We need preventive interventions that:
reduce waste creation itself
eliminate avoidable materials
change everyday systems and habits
protect ecosystems before damage occurs
This is not about abandoning clean-ups. They still matter for awareness and restoration. But they cannot be the primary strategy.
Turning Off the Tap on Waste
What finally became clear to me was this:
We don’t need better ways to clean waste.
We need to stop producing so much of it.
Instead of endlessly mopping the floor, we need to turn off the tap.
This thinking—born from years of river work—became the foundation for moving beyond end-of-pipe solutions toward upstream, preventive action. It shaped how I began to think about waste, health, materials, institutions, and behaviour.
Rivers taught me this lesson the hard way:
true revival does not begin at the riverbank. It begins far upstream—in our systems, choices, and designs.
From Realisation to Mission City Chakra
These years of working with rivers fundamentally reshaped how I understood the waste problem.

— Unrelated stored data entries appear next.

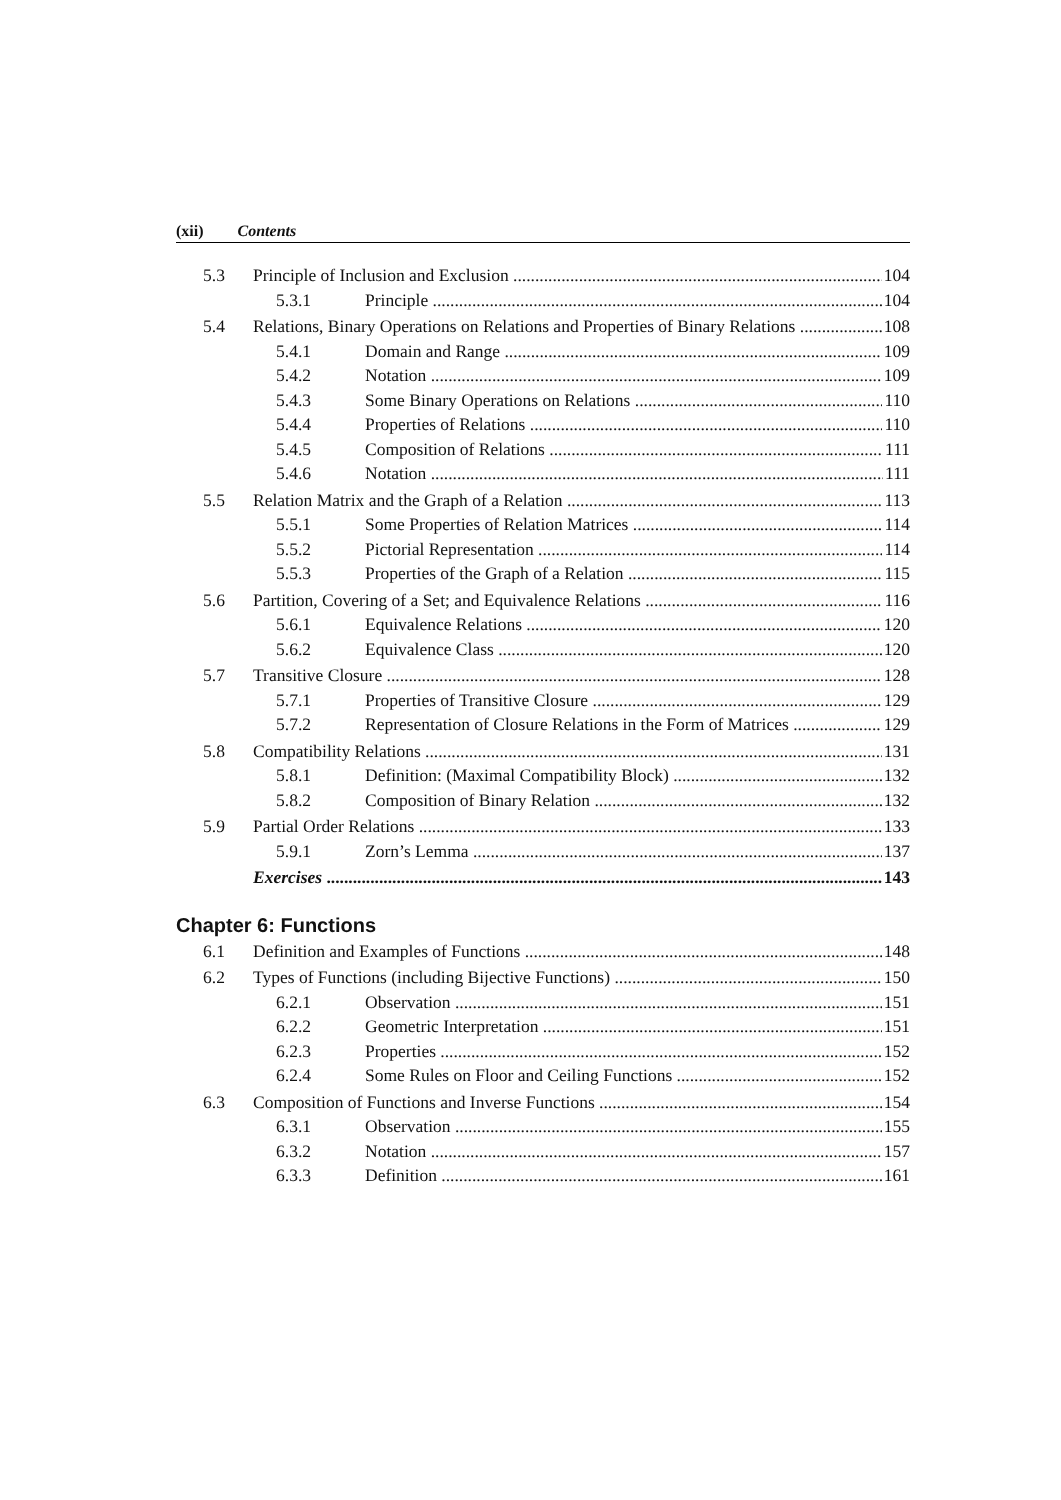(xii) Contents
5.3 Principle of Inclusion and Exclusion 104
5.3.1 Principle 104
5.4 Relations, Binary Operations on Relations and Properties of Binary Relations 108
5.4.1 Domain and Range 109
5.4.2 Notation 109
5.4.3 Some Binary Operations on Relations 110
5.4.4 Properties of Relations 110
5.4.5 Composition of Relations 111
5.4.6 Notation 111
5.5 Relation Matrix and the Graph of a Relation 113
5.5.1 Some Properties of Relation Matrices 114
5.5.2 Pictorial Representation 114
5.5.3 Properties of the Graph of a Relation 115
5.6 Partition, Covering of a Set; and Equivalence Relations 116
5.6.1 Equivalence Relations 120
5.6.2 Equivalence Class 120
5.7 Transitive Closure 128
5.7.1 Properties of Transitive Closure 129
5.7.2 Representation of Closure Relations in the Form of Matrices 129
5.8 Compatibility Relations 131
5.8.1 Definition: (Maximal Compatibility Block) 132
5.8.2 Composition of Binary Relation 132
5.9 Partial Order Relations 133
5.9.1 Zorn’s Lemma 137
Exercises 143
Chapter 6: Functions
6.1 Definition and Examples of Functions 148
6.2 Types of Functions (including Bijective Functions) 150
6.2.1 Observation 151
6.2.2 Geometric Interpretation 151
6.2.3 Properties 152
6.2.4 Some Rules on Floor and Ceiling Functions 152
6.3 Composition of Functions and Inverse Functions 154
6.3.1 Observation 155
6.3.2 Notation 157
6.3.3 Definition 161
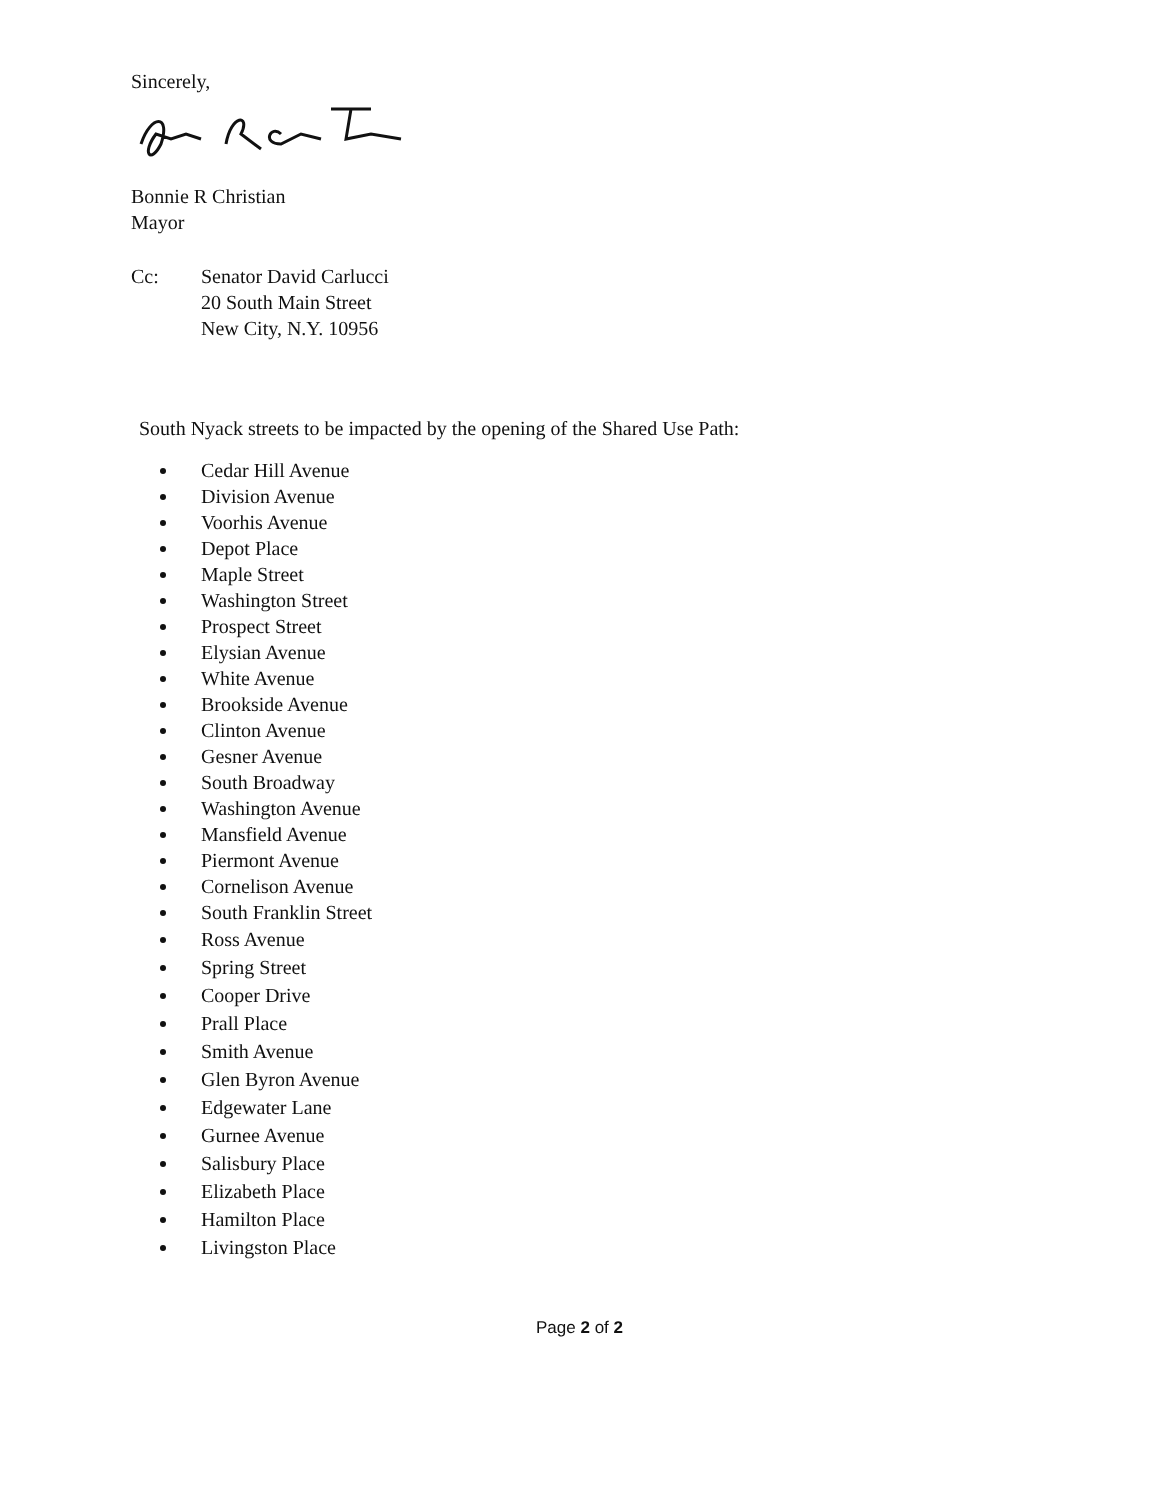Sincerely,
Bonnie R Christian
Mayor
Cc: Senator David Carlucci
20 South Main Street
New City, N.Y. 10956
South Nyack streets to be impacted by the opening of the Shared Use Path:
Cedar Hill Avenue
Division Avenue
Voorhis Avenue
Depot Place
Maple Street
Washington Street
Prospect Street
Elysian Avenue
White Avenue
Brookside Avenue
Clinton Avenue
Gesner Avenue
South Broadway
Washington Avenue
Mansfield Avenue
Piermont Avenue
Cornelison Avenue
South Franklin Street
Ross Avenue
Spring Street
Cooper Drive
Prall Place
Smith Avenue
Glen Byron Avenue
Edgewater Lane
Gurnee Avenue
Salisbury Place
Elizabeth Place
Hamilton Place
Livingston Place
Page 2 of 2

What became clear was that if we wanted to protect rivers, cities, and public health, we could not continue working only at the end of the pipe. We needed to intervene upstream, where waste is first created—long before it finds its way into drains, landfills, or riverbeds.
This realisation also led to another insight: individual behaviour change alone would never be enough. Waste is shaped by systems—by institutions, rules, norms, and defaults. To reduce waste at scale, we needed to work with those who influence how society functions on a daily basis.
This is how Mission City Chakra came into being.
Mission City Chakra was conceived as an upstream, preventive approach to waste—one that seeks to turn off the tap on waste rather than manage it endlessly. The initiative focuses on implementing waste reduction measures at scale by engaging policy influencers and decision-makers at different levels of society.
These include:
school principals who shape daily habits and norms for children and families,
institutional leaders who define operational systems,
workplace and facility administrators who influence procurement and usage,
market actors such as restaurants and suppliers, and
product designers who decide what materials enter everyday life.
By working with these intermediate policymakers, Mission City Chakra translates prevention into practice—embedding waste reduction into institutions, systems, and everyday routines.
What began as a lesson learned from rivers has now evolved into a city-scale effort to prevent waste before it exists.
Mission City Chakra is, at its core, an attempt to apply what rivers taught us—at the source, at scale, and with prevention as the guiding principle.